═══ Data yang Diberikan ═══
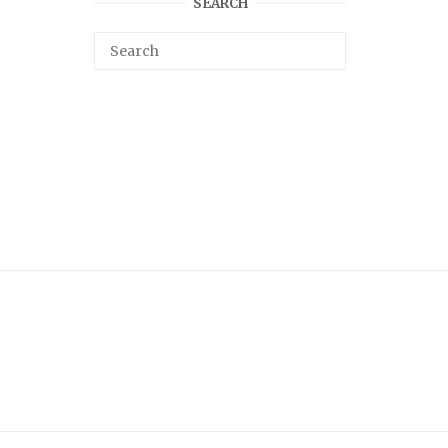
SEARCH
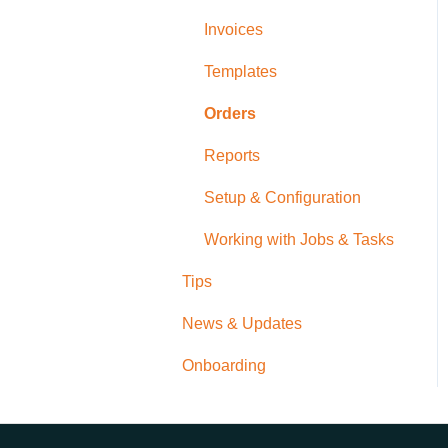
Invoices
Templates
Orders
Reports
Setup & Configuration
Working with Jobs & Tasks
Tips
News & Updates
Onboarding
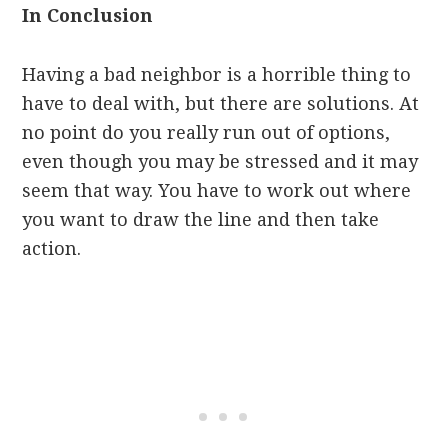
In Conclusion
Having a bad neighbor is a horrible thing to
have to deal with, but there are solutions. At
no point do you really run out of options,
even though you may be stressed and it may
seem that way. You have to work out where
you want to draw the line and then take
action.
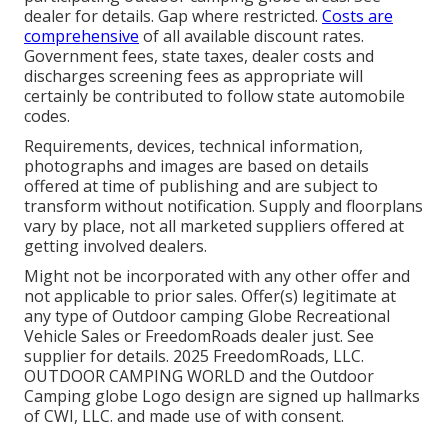
dealer for details. Gap where restricted.
Costs are
comprehensive
of all available discount rates.
Government fees, state taxes, dealer costs and
discharges screening fees as appropriate will
certainly be contributed to follow state automobile
codes.
Requirements, devices, technical information,
photographs and images are based on details
offered at time of publishing and are subject to
transform without notification. Supply and floorplans
vary by place, not all marketed suppliers offered at
getting involved dealers.
Might not be incorporated with any other offer and
not applicable to prior sales. Offer(s) legitimate at
any type of Outdoor camping Globe Recreational
Vehicle Sales or FreedomRoads dealer just. See
supplier for details. 2025 FreedomRoads, LLC.
OUTDOOR CAMPING WORLD and the Outdoor
Camping globe Logo design are signed up hallmarks
of CWI, LLC. and made use of with consent.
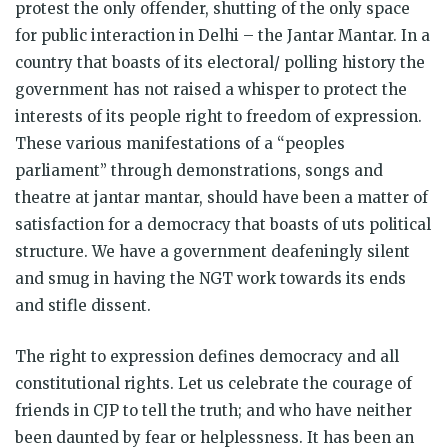
protest the only offender, shutting of the only space
for public interaction in Delhi – the Jantar Mantar. In a
country that boasts of its electoral/ polling history the
government has not raised a whisper to protect the
interests of its people right to freedom of expression.
These various manifestations of a “peoples
parliament” through demonstrations, songs and
theatre at jantar mantar, should have been a matter of
satisfaction for a democracy that boasts of uts political
structure. We have a government deafeningly silent
and smug in having the NGT work towards its ends
and stifle dissent.
The right to expression defines democracy and all
constitutional rights. Let us celebrate the courage of
friends in CJP to tell the truth; and who have neither
been daunted by fear or helplessness. It has been an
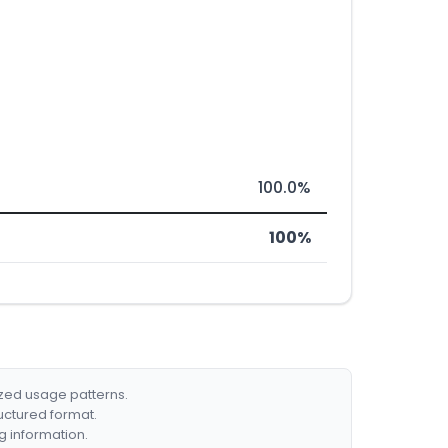
100.0%
100%
ized usage patterns.
ructured format.
g information.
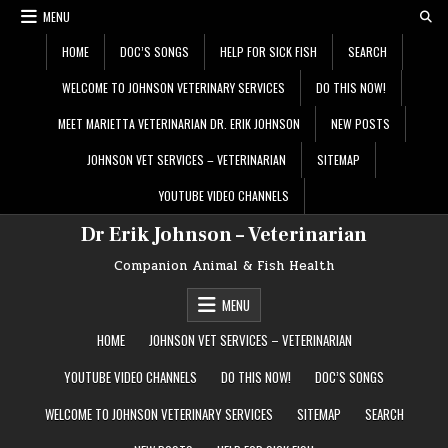
Skip
MENU
to
content
HOME
DOC’S SONGS
HELP FOR SICK FISH
SEARCH
WELCOME TO JOHNSON VETERINARY SERVICES
DO THIS NOW!
MEET MARIETTA VETERINARIAN DR. ERIK JOHNSON
NEW POSTS
JOHNSON VET SERVICES – VETERINARIAN
SITEMAP
YOUTUBE VIDEO CHANNELS
Dr Erik Johnson – Veterinarian
Companion Animal & Fish Health
MENU
HOME
JOHNSON VET SERVICES – VETERINARIAN
YOUTUBE VIDEO CHANNELS
DO THIS NOW!
DOC’S SONGS
WELCOME TO JOHNSON VETERINARY SERVICES
SITEMAP
SEARCH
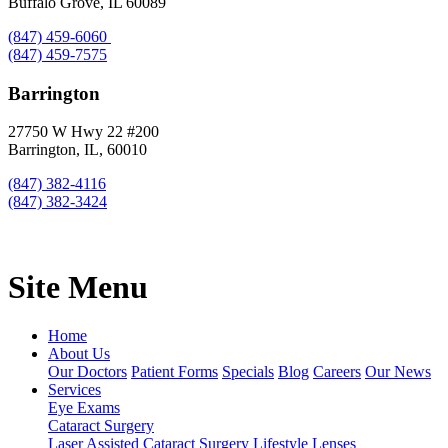
Buffalo Grove, IL 60089
(847) 459-6060
(847) 459-7575
Barrington
27750 W Hwy 22 #200
Barrington, IL, 60010
(847) 382-4116
(847) 382-3424
Site Menu
Home
About Us
Our Doctors
Patient Forms
Specials
Blog
Careers
Our News
Services
Eye Exams
Cataract Surgery
Laser Assisted Cataract Surgery
Lifestyle Lenses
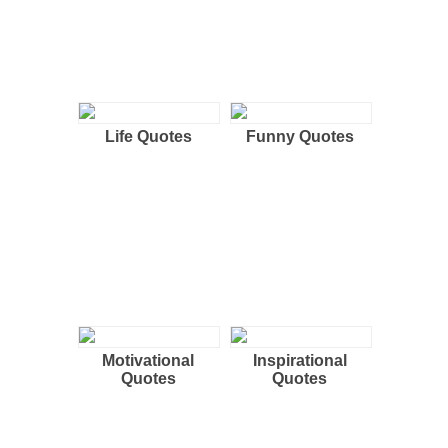
Life Quotes
Funny Quotes
Motivational
Inspirational
Quotes
Quotes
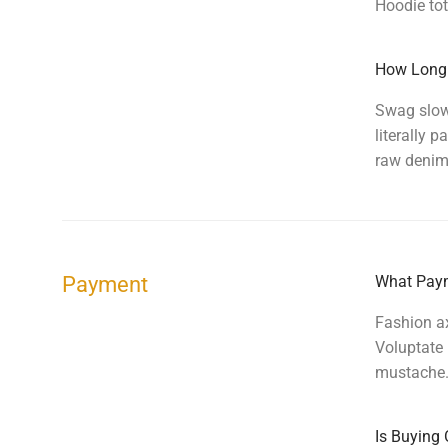
Hoodie tot
How Long 
Swag slow-
literally
raw denim 
Payment
What Paym
Fashion ax
Voluptate 
mustache.
Is Buying 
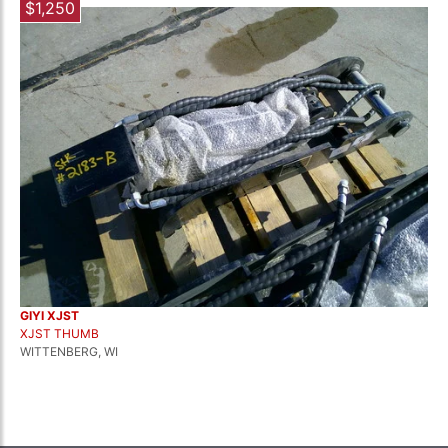
$1,250
GIYI XJST
XJST THUMB
WITTENBERG, WI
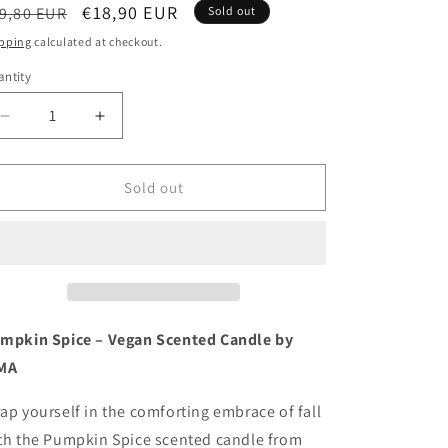
egular
Sale
€18,90 EUR
9,80 EUR
Sold out
ice
price
pping
calculated at checkout.
ntity
antity
Decrease
Increase
quantity
quantity
for
for
Pumpkin
Pumpkin
Sold out
spice
spice
soy
soy
wax
wax
ARTISAN
ARTISAN
natural
natural
candle
candle
-
-
mpkin Spice – Vegan Scented Candle by
hand
hand
MA
poured
poured
in
in
ap yourself in the comforting embrace of fall
small
small
th the Pumpkin Spice scented candle from
batches
batches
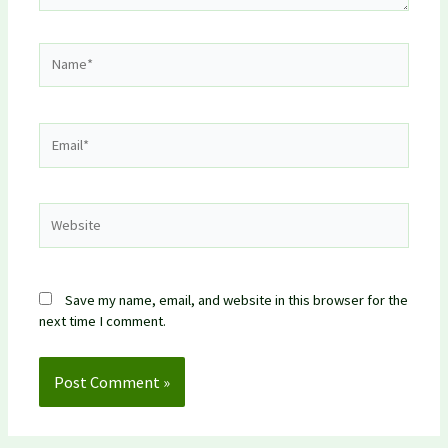
Name*
Email*
Website
Save my name, email, and website in this browser for the
next time I comment.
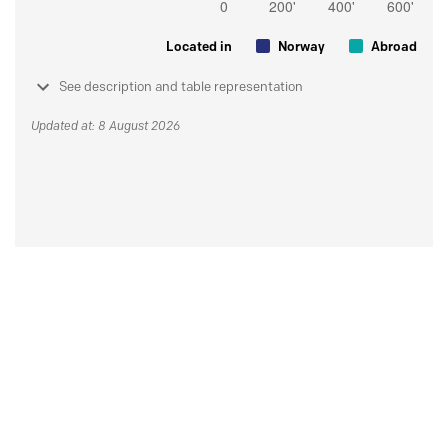
Located in
Norway
Abroad
See description and table representation
Updated at: 8 August 2026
═══
### Instruksi Anda:
Kumpulkan semua baris dalam data yang memuat kata "time". Huruf kapital dan huruf kecil dibedakan.

### Hasil Tugas:
offered at time of publishing and are subject to
next time I comment.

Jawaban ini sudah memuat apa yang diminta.